Why you decided to go for a run on a wintry night in the ceaseless rain and a whipping widowy wind you cant remember now. Your shoes fill with icy rainwater as you pad through street puddles and the rain collects like ice cubes in the heels of your shoes. The wind blows your hood around behind you until it quickly grows heavy with rainwater. Theres no one on the street, no boats on the east river, only silhouettes in their cars racing the weather toward home. A muddy construction cone drowns in the middle of the sidewalk. You are 2 miles from your apartment with only black puddles in between. The river stalks you alongside the path, angry and irritated into dirty black peaks by the heavy rain and wind. The streetlights thin as the path pulls away from Alphabet city and dips underneath the skeletal unberbelly of the Williamsburg bridge. The park gates are chained. The public restrooms padlocked. The skyline blotted out. The street-size path flooded from side to side. The FDR highway throwing sheets of water over the fence on the path as speeding cars hit puddles in the road. And thats the only sound you can hear against the beating of the rain.

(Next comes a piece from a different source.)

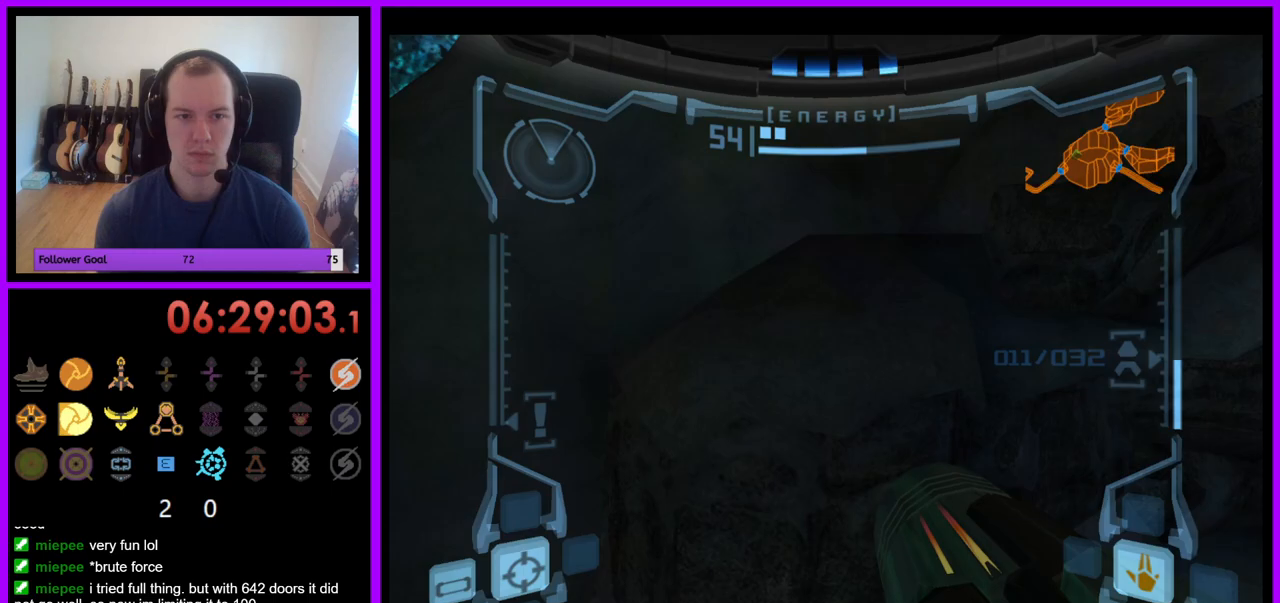
{"buttons": ["L1"], "left_stick": "left", "right_stick": "center", "events": []}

You've worn multiple layers. Water-resistent, weather-friendly, non-cotton polar layers made out of material that apparently costs $50 a yard. Every layer is backed up by another layer underneath it until you feel like a big rubber chewtoy instead of a night jogger. But tonight, the rain is too much for your careful wardrobe weatherproofing. Within 10 minutes every last layer is soaked to the skin - and that special-non cotton material retaining icy cold water like the titanic. Everything sags - wet, heavy and freezing -- all over your body, held damp against your warmest crevaces. When a solitary streetlight casts your long shadow in a puddle as you pass, you can see the steam that is rising from the back of your neck in the reflection. It rains harder. Harder until the driving water is pouncing with a splash off your chest and into your eyes. You run faster.

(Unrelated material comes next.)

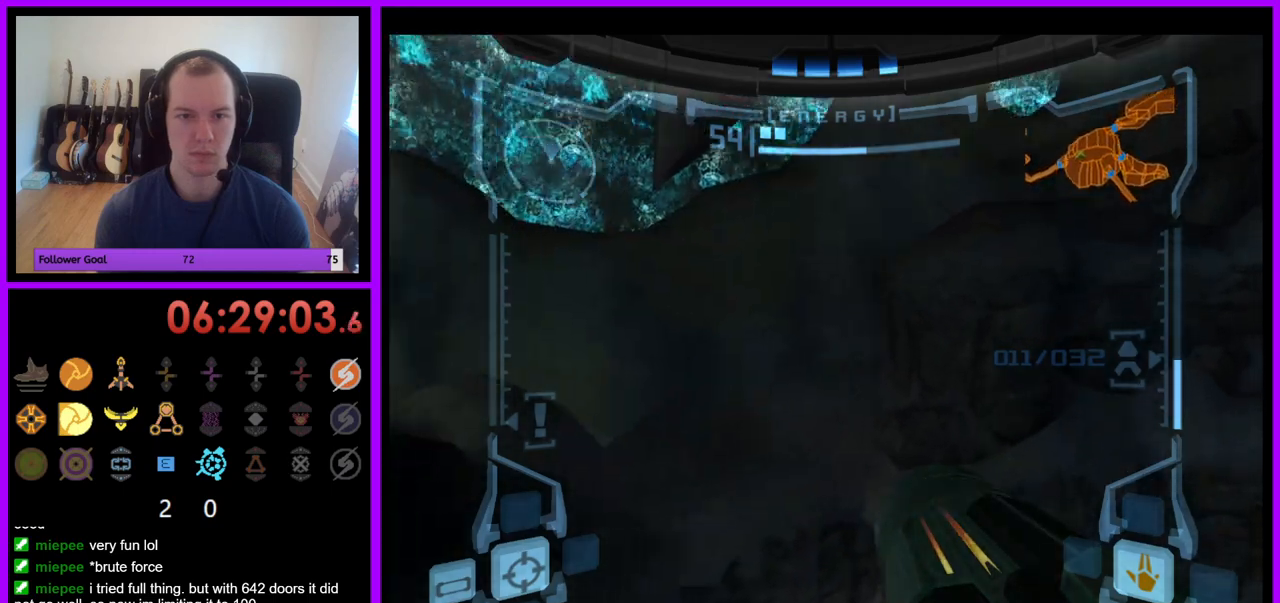
{"buttons": ["L1"], "left_stick": "left", "right_stick": "center", "events": []}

Somewhere near the third mile, you notice that the hot pumping of your muscles is creating a paper-thin envelope of warmth around you. This is how you are moving through the universe. How you are navigating the weather of your life. The freezing, hypothermic rain of failure and doubt completely surrounding you in spandex layers, stretched close accross your pounding heart, just waiting to get an icy bite into your bones. And you realize that its only you thats keeping you warm. The raw friction of your body burning toward a full-out sprint and laboring for oxygen thats keeping you from shivering. Your expensive layers that made you feel good enough about going out into a rainy night were never any help at all to keep it out. And once you realize this, there is only one thing to do. Just dont stop running.